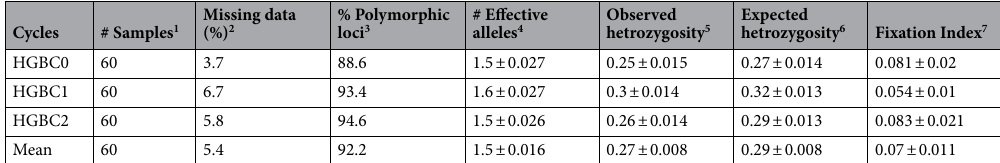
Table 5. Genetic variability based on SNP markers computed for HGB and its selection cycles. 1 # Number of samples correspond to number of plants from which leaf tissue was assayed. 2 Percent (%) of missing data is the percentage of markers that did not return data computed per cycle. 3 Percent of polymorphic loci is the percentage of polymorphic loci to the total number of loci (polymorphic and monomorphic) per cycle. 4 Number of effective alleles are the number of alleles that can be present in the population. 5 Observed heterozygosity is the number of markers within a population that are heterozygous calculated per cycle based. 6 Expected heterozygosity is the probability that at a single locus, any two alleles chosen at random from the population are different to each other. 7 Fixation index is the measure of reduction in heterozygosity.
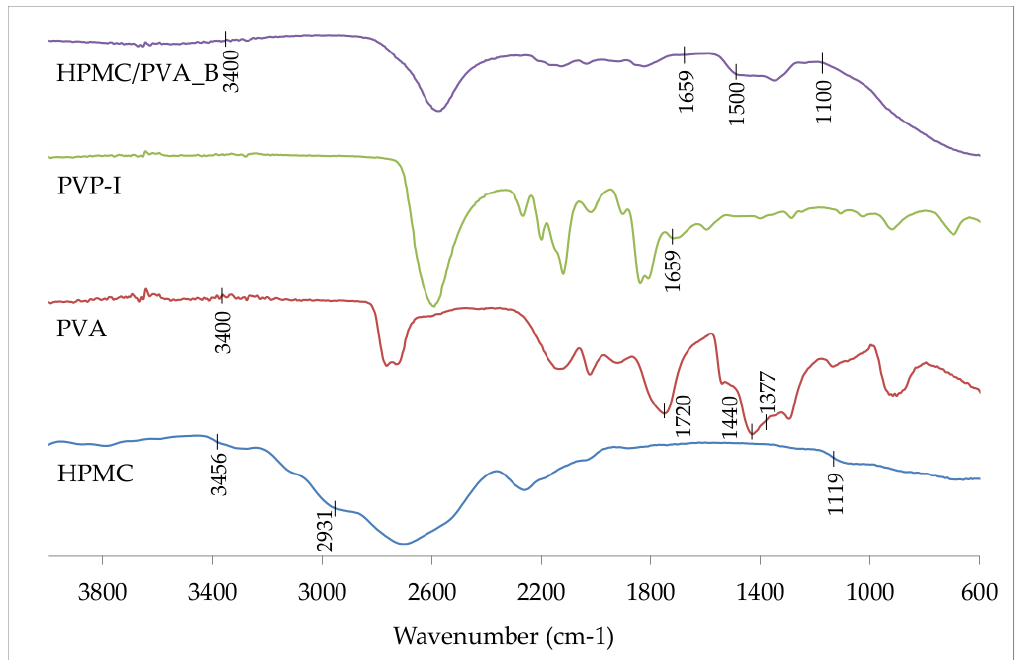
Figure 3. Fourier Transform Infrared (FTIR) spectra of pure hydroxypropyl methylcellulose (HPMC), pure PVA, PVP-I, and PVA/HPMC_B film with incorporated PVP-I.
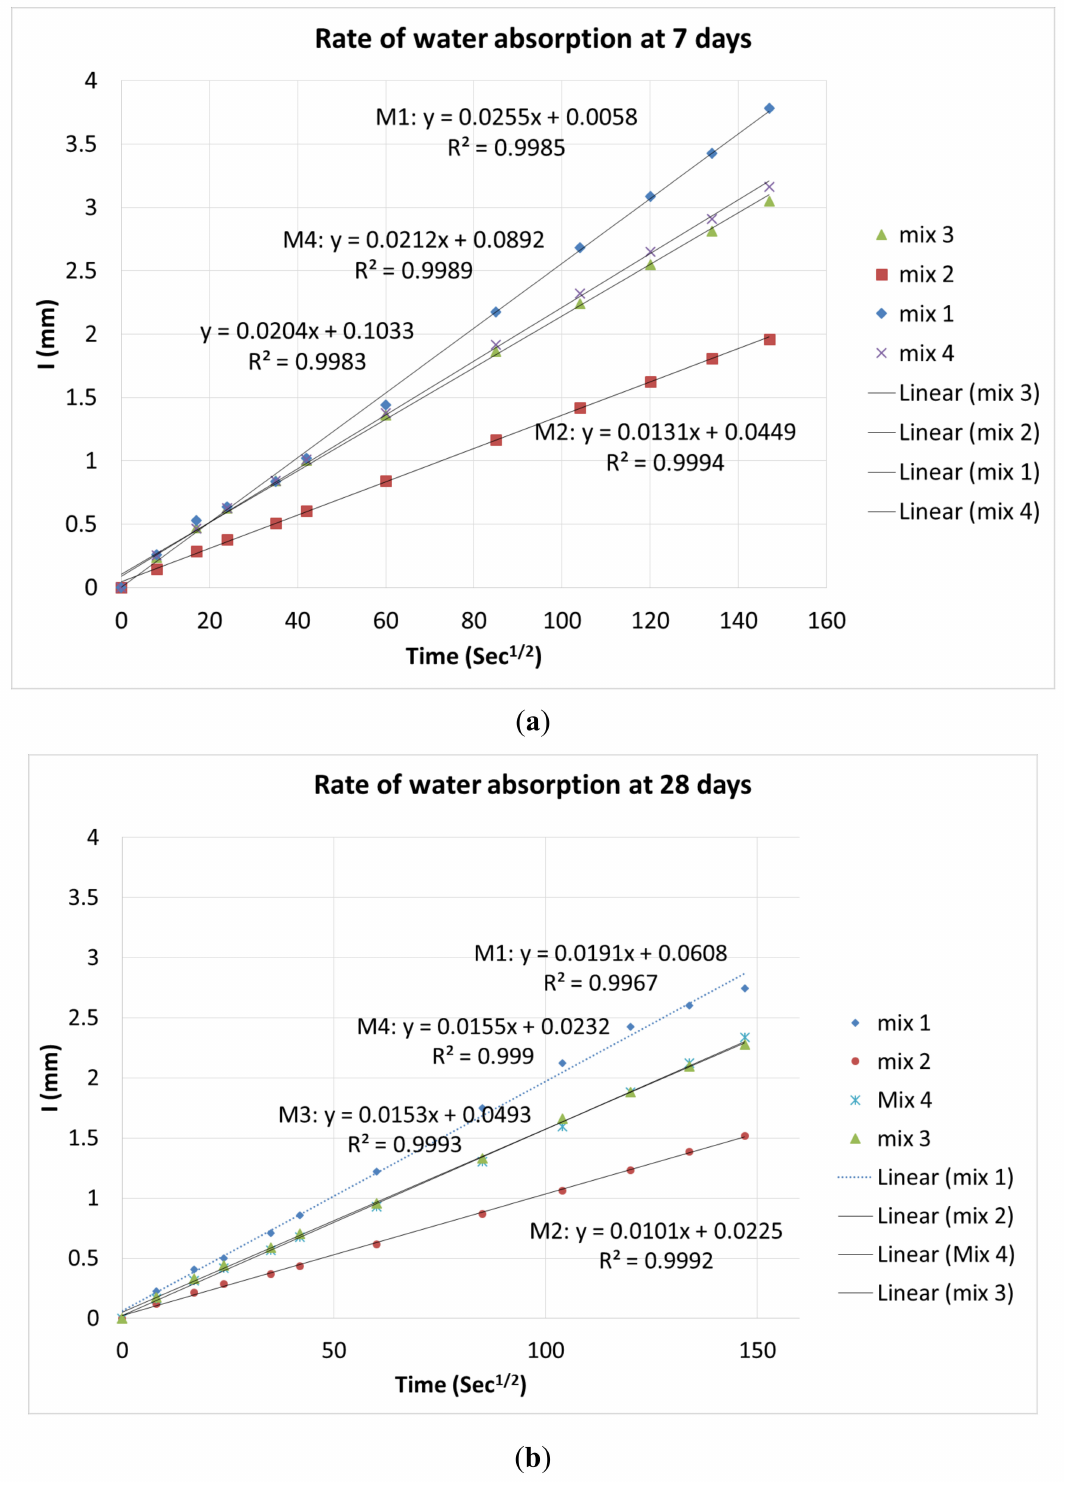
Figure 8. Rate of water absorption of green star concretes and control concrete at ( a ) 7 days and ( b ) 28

^^^^

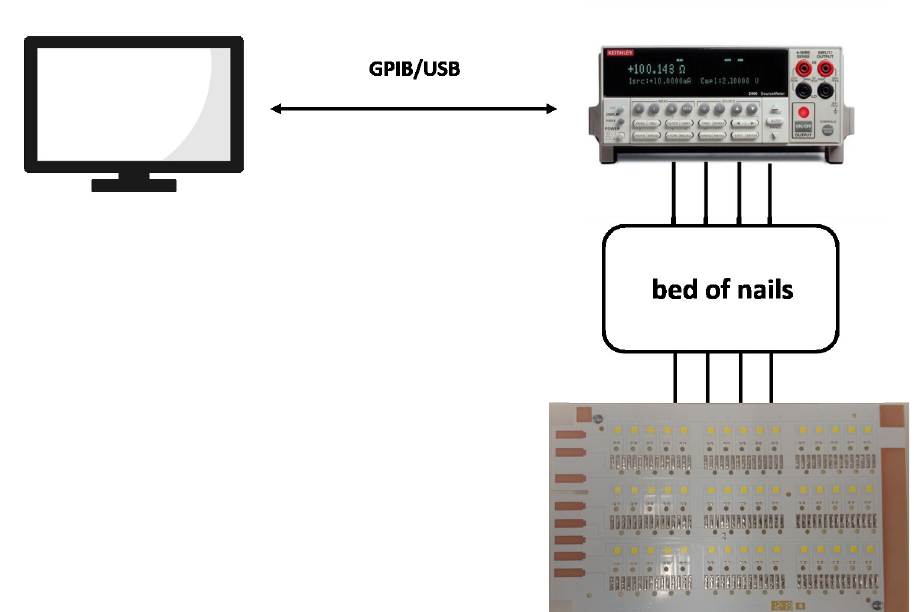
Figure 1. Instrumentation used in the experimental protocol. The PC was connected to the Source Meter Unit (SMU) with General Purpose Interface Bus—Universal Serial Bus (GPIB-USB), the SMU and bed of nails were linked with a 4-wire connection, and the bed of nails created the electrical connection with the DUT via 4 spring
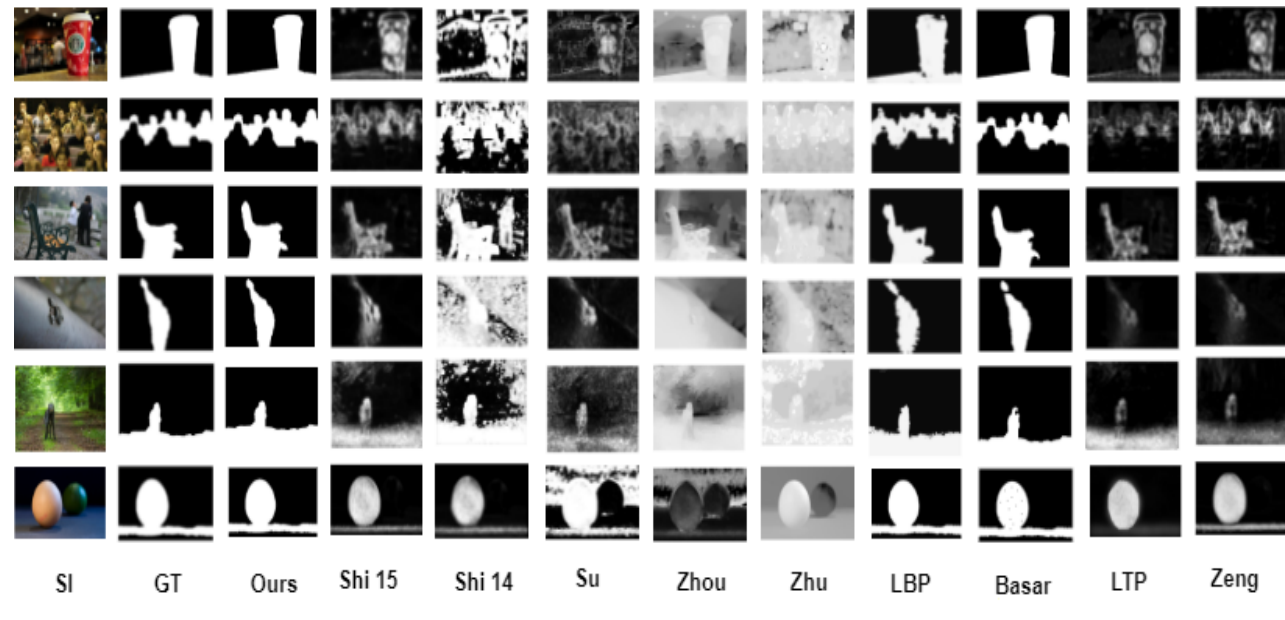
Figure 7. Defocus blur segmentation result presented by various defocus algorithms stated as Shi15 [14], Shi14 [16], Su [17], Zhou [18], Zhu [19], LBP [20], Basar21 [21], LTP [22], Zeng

^^^^

## Exercise brief
For every line of the material above that contains the word "Figure", show the line.

## Task output
Figure 3. Fourier Transform Infrared (FTIR) spectra of pure hydroxypropyl methylcellulose (HPMC), pure PVA, PVP-I, and PVA/HPMC_B film with incorporated PVP-I.
Figure 8. Rate of water absorption of green star concretes and control concrete at ( a ) 7 days and ( b ) 28
Figure 1. Instrumentation used in the experimental protocol. The PC was connected to the Source Meter Unit (SMU) with General Purpose Interface Bus—Universal Serial Bus (GPIB-USB), the SMU and bed of nails were linked with a 4-wire connection, and the bed of nails created the electrical connection with the DUT via 4 spring
Figure 7. Defocus blur segmentation result presented by various defocus algorithms stated as Shi15 [14], Shi14 [16], Su [17], Zhou [18], Zhu [19], LBP [20], Basar21 [21], LTP [22], Zeng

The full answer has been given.